There was a lot of fun stuff at Boeing and I remember one project that was way back that I did that was fun and it was that they had this experimental prototype of plane they called the BWB, blended wing body airframe.  Basically it’s a flying wing.  The full-scale plane has never been built.  The prototype was a 17 foot, to-scale, mock-up of the real plane and they used it for flight test and simulation.  They custom-built computers and wrote custom software to fly this airplane and had two prop motors on it.  In the airplane business they have this thing called first flight which is the first official time the airplane goes in the air.  This is when they learn whether it’s a winner or a loser, so Boeing rented or got control of El Mirage Dry Lake near Mohave and I went out there for a week with a Betacam and shot the week of preparations and the ceremony of the first flight.  I got beautiful shots of this very unusual airplane and it was a great week and I did a bunch of editing and put a bunch of programs together based on the footage and they never went to the next step for the project.  They were looking for $100 million from the Air Force to build the fighter prototype concept and then the other version was an 800 passenger commercial airliner.  They were working on two tracks that never happened.  But I think there’s still some engineering work being done on it and I occasionally see on Discovery, or The History channel, footage I shot that week when they talk about what’s coming in airplane design, that’s fun. (note from Grace: The BWB technology found it’s way into many of the later developed drones that are flying today. The lead engineer on this project is a guy named Abe Karem, who developed the original Predator drone back in the early 1990’s)

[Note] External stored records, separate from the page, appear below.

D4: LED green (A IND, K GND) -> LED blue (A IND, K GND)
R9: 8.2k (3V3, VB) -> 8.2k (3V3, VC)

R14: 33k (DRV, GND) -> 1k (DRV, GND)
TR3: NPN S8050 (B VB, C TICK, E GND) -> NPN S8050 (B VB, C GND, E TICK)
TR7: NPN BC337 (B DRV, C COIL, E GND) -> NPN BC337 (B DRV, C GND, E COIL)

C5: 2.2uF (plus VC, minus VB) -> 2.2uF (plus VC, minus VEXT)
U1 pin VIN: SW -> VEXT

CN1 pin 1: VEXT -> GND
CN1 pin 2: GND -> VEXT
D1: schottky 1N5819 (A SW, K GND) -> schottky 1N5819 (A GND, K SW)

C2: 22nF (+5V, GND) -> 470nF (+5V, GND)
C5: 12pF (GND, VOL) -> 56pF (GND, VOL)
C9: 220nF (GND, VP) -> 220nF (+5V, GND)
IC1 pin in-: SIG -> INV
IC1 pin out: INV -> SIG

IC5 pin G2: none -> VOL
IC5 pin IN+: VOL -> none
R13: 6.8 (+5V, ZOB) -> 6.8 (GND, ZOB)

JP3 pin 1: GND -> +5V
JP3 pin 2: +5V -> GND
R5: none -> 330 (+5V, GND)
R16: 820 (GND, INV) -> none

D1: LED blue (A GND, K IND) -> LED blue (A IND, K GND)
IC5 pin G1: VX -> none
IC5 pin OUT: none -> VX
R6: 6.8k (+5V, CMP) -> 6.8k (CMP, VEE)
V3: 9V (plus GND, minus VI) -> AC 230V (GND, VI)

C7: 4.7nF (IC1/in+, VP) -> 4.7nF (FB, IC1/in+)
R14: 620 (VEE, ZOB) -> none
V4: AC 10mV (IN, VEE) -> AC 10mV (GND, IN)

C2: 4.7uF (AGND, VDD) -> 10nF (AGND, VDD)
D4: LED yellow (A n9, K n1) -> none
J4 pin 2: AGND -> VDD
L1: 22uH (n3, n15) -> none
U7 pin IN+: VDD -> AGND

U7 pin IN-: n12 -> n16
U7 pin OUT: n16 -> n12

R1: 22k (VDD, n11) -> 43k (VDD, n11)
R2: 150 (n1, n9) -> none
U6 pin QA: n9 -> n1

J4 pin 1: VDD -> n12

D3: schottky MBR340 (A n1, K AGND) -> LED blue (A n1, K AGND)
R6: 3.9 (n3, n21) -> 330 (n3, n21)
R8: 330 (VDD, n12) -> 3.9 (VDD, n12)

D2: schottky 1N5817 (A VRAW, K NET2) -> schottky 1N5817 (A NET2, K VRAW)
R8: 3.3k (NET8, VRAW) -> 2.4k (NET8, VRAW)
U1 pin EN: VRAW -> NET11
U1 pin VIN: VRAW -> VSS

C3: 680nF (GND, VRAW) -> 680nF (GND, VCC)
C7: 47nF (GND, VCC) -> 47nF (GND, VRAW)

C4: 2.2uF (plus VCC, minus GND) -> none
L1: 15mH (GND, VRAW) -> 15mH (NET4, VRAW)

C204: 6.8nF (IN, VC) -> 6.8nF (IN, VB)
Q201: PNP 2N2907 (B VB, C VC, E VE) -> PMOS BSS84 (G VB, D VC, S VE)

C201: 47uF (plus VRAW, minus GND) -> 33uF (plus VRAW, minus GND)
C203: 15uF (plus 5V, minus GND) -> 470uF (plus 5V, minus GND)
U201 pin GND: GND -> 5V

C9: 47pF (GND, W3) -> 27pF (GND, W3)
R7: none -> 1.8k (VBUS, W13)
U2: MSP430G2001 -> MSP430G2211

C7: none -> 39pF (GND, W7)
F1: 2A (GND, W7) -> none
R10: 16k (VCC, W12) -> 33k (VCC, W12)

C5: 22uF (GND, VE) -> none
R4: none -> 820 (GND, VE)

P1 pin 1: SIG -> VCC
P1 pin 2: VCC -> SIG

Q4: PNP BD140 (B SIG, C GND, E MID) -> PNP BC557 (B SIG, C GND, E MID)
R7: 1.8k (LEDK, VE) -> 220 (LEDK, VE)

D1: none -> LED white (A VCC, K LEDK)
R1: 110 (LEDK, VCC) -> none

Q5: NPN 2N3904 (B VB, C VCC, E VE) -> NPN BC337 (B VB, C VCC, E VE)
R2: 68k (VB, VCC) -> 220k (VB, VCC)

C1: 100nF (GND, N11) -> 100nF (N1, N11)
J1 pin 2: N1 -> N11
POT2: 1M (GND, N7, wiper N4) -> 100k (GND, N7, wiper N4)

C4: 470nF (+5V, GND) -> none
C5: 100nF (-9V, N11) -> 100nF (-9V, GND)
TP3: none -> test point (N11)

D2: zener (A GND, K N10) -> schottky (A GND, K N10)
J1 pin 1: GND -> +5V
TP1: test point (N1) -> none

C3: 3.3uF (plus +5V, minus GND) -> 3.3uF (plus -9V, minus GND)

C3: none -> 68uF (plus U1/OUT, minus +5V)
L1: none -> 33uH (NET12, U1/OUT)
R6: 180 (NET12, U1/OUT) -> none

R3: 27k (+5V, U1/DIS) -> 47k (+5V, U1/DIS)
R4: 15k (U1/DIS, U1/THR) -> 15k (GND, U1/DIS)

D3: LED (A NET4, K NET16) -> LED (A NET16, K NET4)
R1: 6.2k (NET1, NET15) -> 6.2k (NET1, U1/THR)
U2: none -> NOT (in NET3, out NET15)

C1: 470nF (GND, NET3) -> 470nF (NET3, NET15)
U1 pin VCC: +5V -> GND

Francis Line’s Lost Film Footage

I guess the other thing is the when I discovered this lost library of 16mm film.  Basically this film was going to be thrown away when we acquired it from a guy who rescued it from a dumpster when the estate sale happened for Francis Line.  His daughter was concerned because the film had an odor like vinegar due to the film starting to deteriorate, the way film does.  She was had heard of stories of nitrate fires and explosions and thought perhaps the film was dangerous.  An antiques dealer who was there saw they were throwing it away and knew that it shouldn’t be destroyed, so we rescued it.  We made the purchase and it stank up our house for a month as we sorted through it, aired it out, and then we found eight sound productions that he had made for educational and some one of them, actually the very first one, was really a highly acclaimed piece of work.  It was considered lost and we found it and resurrected it and for the next couple years, Emmett (ED: Kesel, her husband) spent an awful lot of time splicing it together.  He made it into a film we could actually have a look at, project, or transfer and so we worked on that for a long time, and Emmett gets a lot of credit for his perseverance and doing that hard work of putting it together.

Stock Footage

We met a great guy Adrian Wood at the BBC who was working with KCTS public television (Seattle PBS).  They were producing a program about World War II.  This guy was the specialist in World War II In Color.   He worked on the series for Granada television with BBC that was aired in Europe and he was doing a show resurrecting color footage from WWII   He came and paid us a visit and he and Emmet spent a lot of time looking at our footage and cataloging making notes and even wound up doing some consulting for him.

Subsequently we sold footage to six or eight other programs, a couple in Japan, Germany, France, and Canada of all out of the Francis Line collection.  Probably the most unusual shots were from Shanghai in 1940.  There’s color footage of Japan in 1940, color film didn’t exist in Asia at that time.  This is the only color footage shot in Japan, Singapore, and the Philippines in 1940.  There’s some interesting stuff from pre-War II.  Japanese soldiers in occupied Shanghai, in color, really unusual.